The Son (Le Fils), released in 2002, is the third major fiction film from Belgian auteurs Jean-Pierre and Luc Dardenne. While it bears similarities to the Dardennes’ earlier vérité chronicles of working class life, this haunting, compact film sidesteps sociopolitical commentary in favor of a humanistic story that is independent of time and place.
Olivier (Olivier Gourmet) teaches carpentry at a juvenile reentry center in a poor, unnamed Belgian city. When a young man named Francis (Morgan Marinne) enters the system, Olivier becomes strangely obsessed and begins trailing him through the halls of the center and the back alleys of the city. Francis is quietly desperate for adult guidance, and asks Olivier to join the carpentry class. Olivier refuses, but continues to spy on Francis. For the film’s first half-hour, there is no explanation for Olivier’s behavior. You wonder if you’re watching Death in Venice Belgium.
*Spoiler warning*
Then, in an almost offhand way, the Dardennes make the big reveal: five years earlier, Francis killed Olivier’s son during a botched robbery.

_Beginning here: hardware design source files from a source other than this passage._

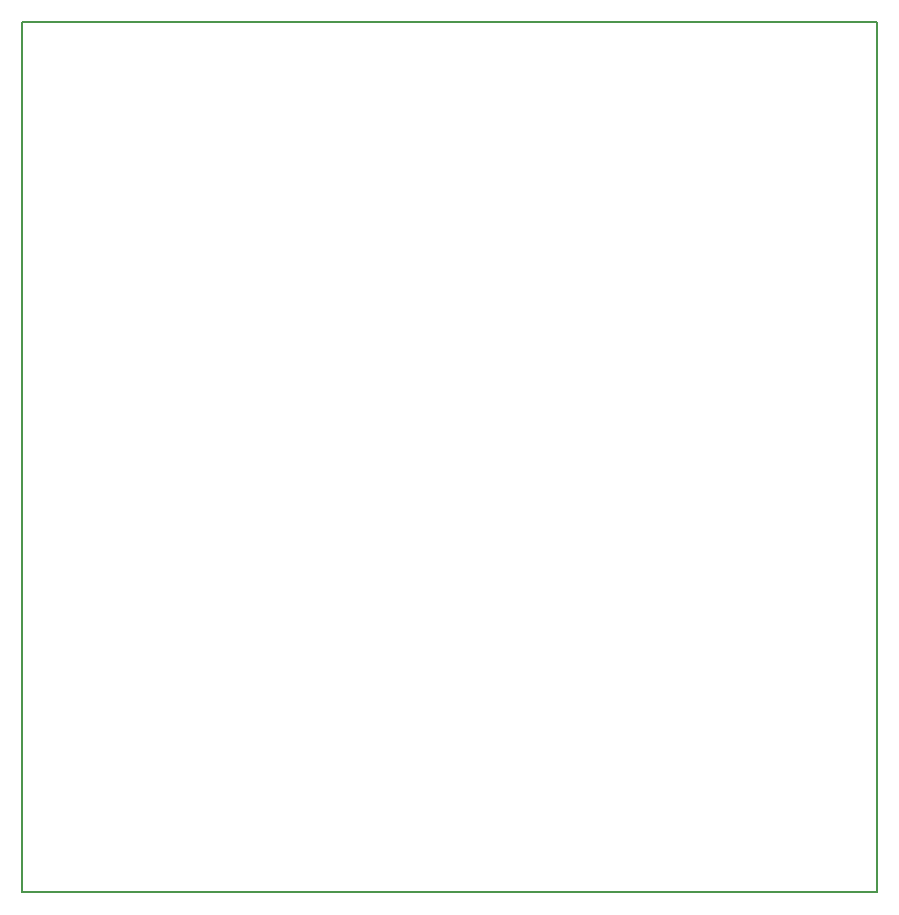
<source format=gbr>
G04 #@! TF.GenerationSoftware,KiCad,Pcbnew,(5.0.2)-1*
G04 #@! TF.CreationDate,2019-02-01T02:25:23-05:00*
G04 #@! TF.ProjectId,midimerger,6d696469-6d65-4726-9765-722e6b696361,rev?*
G04 #@! TF.SameCoordinates,PX60e4b00PY695f190*
G04 #@! TF.FileFunction,Profile,NP*
%FSLAX46Y46*%
G04 Gerber Fmt 4.6, Leading zero omitted, Abs format (unit mm)*
G04 Created by KiCad (PCBNEW (5.0.2)-1) date 2/1/2019 2:25:23 AM*
%MOMM*%
%LPD*%
G01*
G04 APERTURE LIST*
%ADD10C,0.150000*%
G04 APERTURE END LIST*
D10*
X0Y69850000D02*
X0Y-3810000D01*
X0Y69850000D02*
X72390000Y69850000D01*
X72390000Y-3810000D02*
X72390000Y69850000D01*
X0Y-3810000D02*
X72390000Y-3810000D01*
M02*

</source>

Francis is unaware that Olivier is his victim’s father, but Olivier is all too aware of the connection.
Olivier, burdened by contradictory desires for forgiveness and revenge, allows Francis into his class. As he and Francis develop a relationship, Olivier’s moral dilemma becomes a source of almost unbearable suspense. The film’s last act, in which Olivier drives Francis to an isolated lumberyard, will literally stop your breath.

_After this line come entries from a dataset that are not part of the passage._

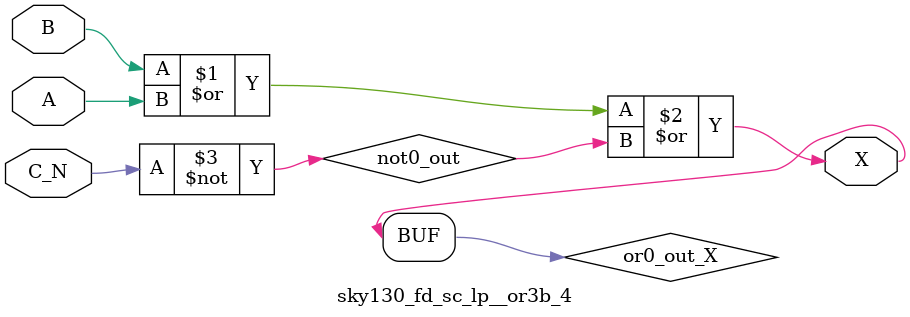
<source format=v>
/*
 * Copyright 2020 The SkyWater PDK Authors
 *
 * Licensed under the Apache License, Version 2.0 (the "License");
 * you may not use this file except in compliance with the License.
 * You may obtain a copy of the License at
 *
 *     https://www.apache.org/licenses/LICENSE-2.0
 *
 * Unless required by applicable law or agreed to in writing, software
 * distributed under the License is distributed on an "AS IS" BASIS,
 * WITHOUT WARRANTIES OR CONDITIONS OF ANY KIND, either express or implied.
 * See the License for the specific language governing permissions and
 * limitations under the License.
 *
 * SPDX-License-Identifier: Apache-2.0
*/


`ifndef SKY130_FD_SC_LP__OR3B_4_FUNCTIONAL_V
`define SKY130_FD_SC_LP__OR3B_4_FUNCTIONAL_V

/**
 * or3b: 3-input OR, first input inverted.
 *
 * Verilog simulation functional model.
 */

`timescale 1ns / 1ps
`default_nettype none

`celldefine
module sky130_fd_sc_lp__or3b_4 (
    X  ,
    A  ,
    B  ,
    C_N
);

    // Module ports
    output X  ;
    input  A  ;
    input  B  ;
    input  C_N;

    // Local signals
    wire not0_out ;
    wire or0_out_X;

    //  Name  Output     Other arguments
    not not0 (not0_out , C_N            );
    or  or0  (or0_out_X, B, A, not0_out );
    buf buf0 (X        , or0_out_X      );

endmodule
`endcelldefine

`default_nettype wire
`endif  // SKY130_FD_SC_LP__OR3B_4_FUNCTIONAL_V

</source>
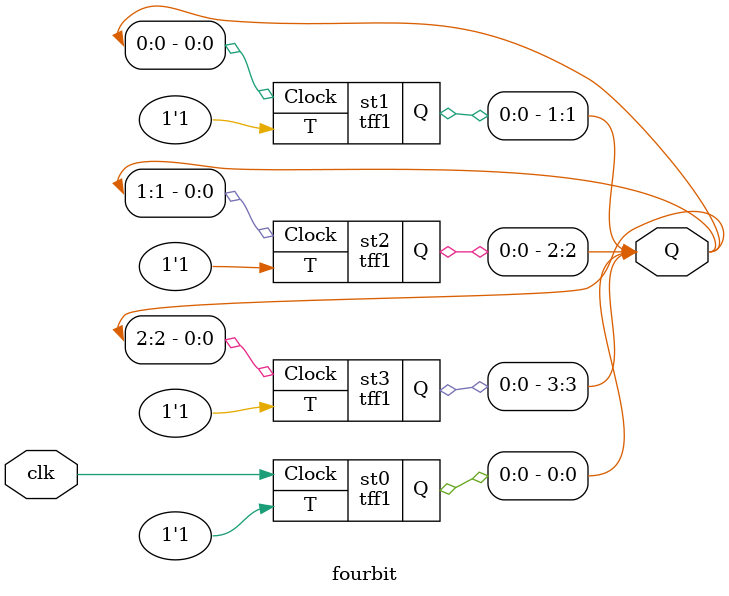
<source format=v>
module tff1(T,Clock,Q);
input T,Clock;
output Q;
reg Q;
always @ (negedge Clock)
if(!T)
Q<=Q;
else
Q<=~Q;
endmodule
module fourbit(clk,Q);
input clk;
output [3:0]Q;
tff1 st0(1,clk,Q[0]);
tff1 st1(1,Q[0],Q[1]);
tff1 st2(1,Q[1],Q[2]);
tff1 st3(1,Q[2],Q[3]);
endmodule

</source>
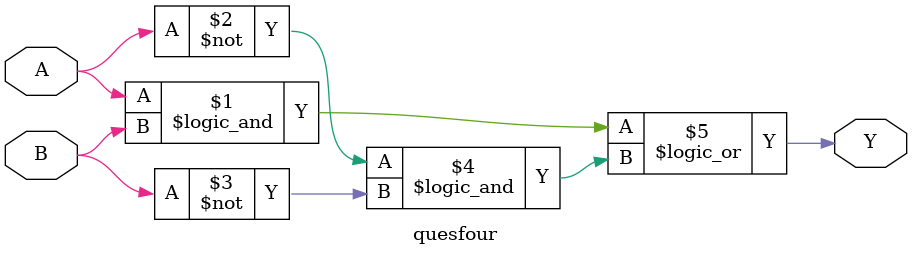
<source format=v>
module quesfour(
    input A,
    input B,
    output Y
);

assign Y = (A&&B) || ((~A)&&(~B));

endmodule
</source>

The Son is beautifully shot in an intense vérité style. For most of the film, the camera follows Olivier as if it were mounted to his right shoulder. The Dardennes eschew a soundtrack or musical score, using a cacophony of passing cars, banging hammers and whining buzz saws to emphasize Olivier’s raging moral conflict. As tension builds in several scenes, so does the ambient noise.
Darren Aronofsky clearly had the Dardenne brothers in mind when he made The Wrestler, though, in this writer’s opinion, he merely cribbed their visual and aural style to add some vérité credibility to a trite script. He doesn’t come close to emulating the unadorned psychological realism that is effortlessly displayed in The Son.
Like The Wrestler, many critics have called The Son a Christian allegory. While no one has explicitly spelled out the nature of this allegory, one possible interpretation would be that Olivier represents God, his dead son represents Jesus, and Francis, the son’s murderer, represents humanity at the mercy of a force that can destroy it or forgive it.